(Excerpts from a dataset)
##########

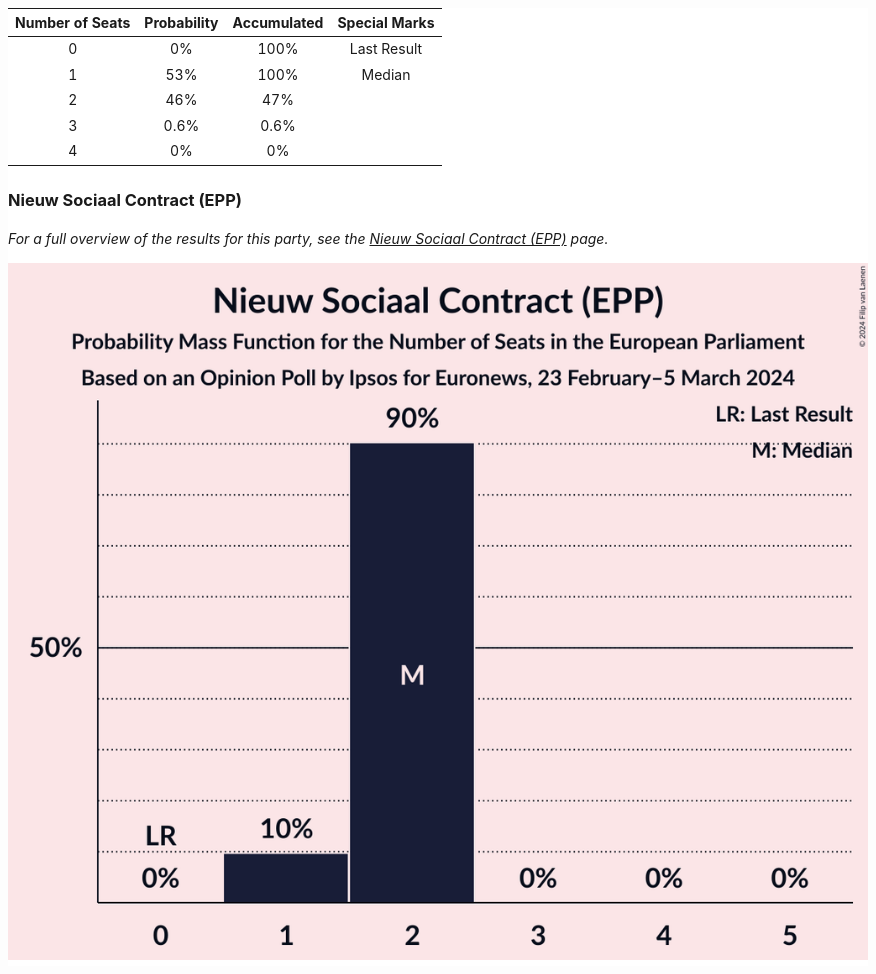 | Number of Seats | Probability | Accumulated | Special Marks |
|:---------------:|:-----------:|:-----------:|:-------------:|
| 0 | 0% | 100% | Last Result |
| 1 | 53% | 100% | Median |
| 2 | 46% | 47% |  |
| 3 | 0.6% | 0.6% |  |
| 4 | 0% | 0% |  |

### Nieuw Sociaal Contract (EPP)

*For a full overview of the results for this party, see the [Nieuw Sociaal Contract (EPP)](party-nieuwsociaalcontractepp.html) page.*

![Graph with seats probability mass function not yet produced](2024-03-05-Ipsos-seats-pmf-nieuwsociaalcontractepp.png "Seats Probability Mass Function")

##########

▶ **TASK**
Could you output the full set of entries exactly, skipping every picture?

▶ **OUTPUT**
 | Number of Seats | Probability | Accumulated | Special Marks |
|:---------------:|:-----------:|:-----------:|:-------------:|
| 0 | 0% | 100% | Last Result |
| 1 | 53% | 100% | Median |
| 2 | 46% | 47% |  |
| 3 | 0.6% | 0.6% |  |
| 4 | 0% | 0% |  |

### Nieuw Sociaal Contract (EPP)

*For a full overview of the results for this party, see the [Nieuw Sociaal Contract (EPP)](party-nieuwsociaalcontractepp.html) page.*

![Graph with seats probability mass function not yet produced](2024-03-05-Ipsos-seats-pmf-nieuwsociaalcontractepp.png "Seats Probability Mass Function")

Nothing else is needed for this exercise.